--- WORKING DATA Enclosed Below ---
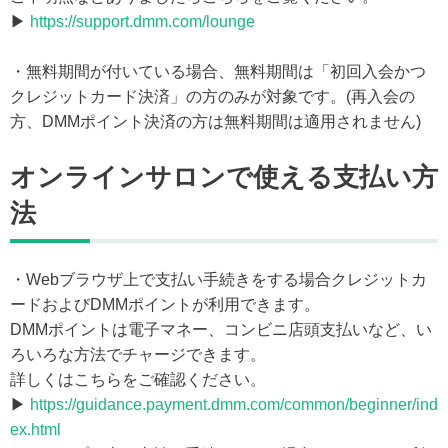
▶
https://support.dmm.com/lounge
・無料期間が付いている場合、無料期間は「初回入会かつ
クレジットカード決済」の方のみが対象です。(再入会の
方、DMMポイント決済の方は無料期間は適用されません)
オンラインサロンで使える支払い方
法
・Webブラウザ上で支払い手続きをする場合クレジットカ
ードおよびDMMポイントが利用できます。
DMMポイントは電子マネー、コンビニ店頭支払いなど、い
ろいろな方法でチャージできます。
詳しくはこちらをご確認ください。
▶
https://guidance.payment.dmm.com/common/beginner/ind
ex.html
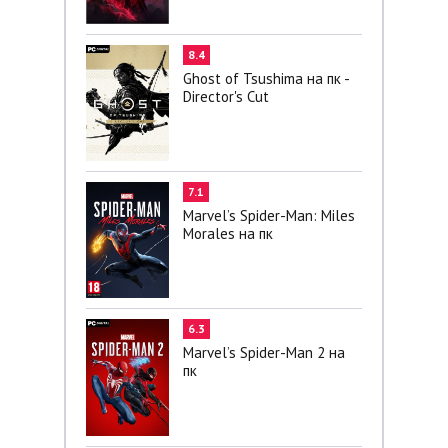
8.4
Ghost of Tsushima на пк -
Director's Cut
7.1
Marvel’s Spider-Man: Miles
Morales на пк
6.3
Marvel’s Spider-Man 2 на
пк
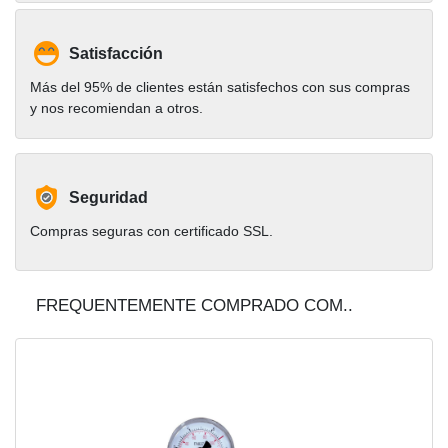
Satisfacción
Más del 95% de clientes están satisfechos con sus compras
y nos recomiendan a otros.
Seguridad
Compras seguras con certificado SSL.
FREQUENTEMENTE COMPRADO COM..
--- End of Enclosed WORKING DATA ---
* **REQUIRED ACTION**: Retype the listing exactly. Leave out its pictures.

* **TASK RESULT**:
▶
https://support.dmm.com/lounge
・無料期間が付いている場合、無料期間は「初回入会かつ
クレジットカード決済」の方のみが対象です。(再入会の
方、DMMポイント決済の方は無料期間は適用されません)
オンラインサロンで使える支払い方
法
・Webブラウザ上で支払い手続きをする場合クレジットカ
ードおよびDMMポイントが利用できます。
DMMポイントは電子マネー、コンビニ店頭支払いなど、い
ろいろな方法でチャージできます。
詳しくはこちらをご確認ください。
▶
https://guidance.payment.dmm.com/common/beginner/ind
ex.html
8.4
Ghost of Tsushima на пк -
Director's Cut
7.1
Marvel’s Spider-Man: Miles
Morales на пк
6.3
Marvel’s Spider-Man 2 на
пк
Satisfacción
Más del 95% de clientes están satisfechos con sus compras
y nos recomiendan a otros.
Seguridad
Compras seguras con certificado SSL.
FREQUENTEMENTE COMPRADO COM..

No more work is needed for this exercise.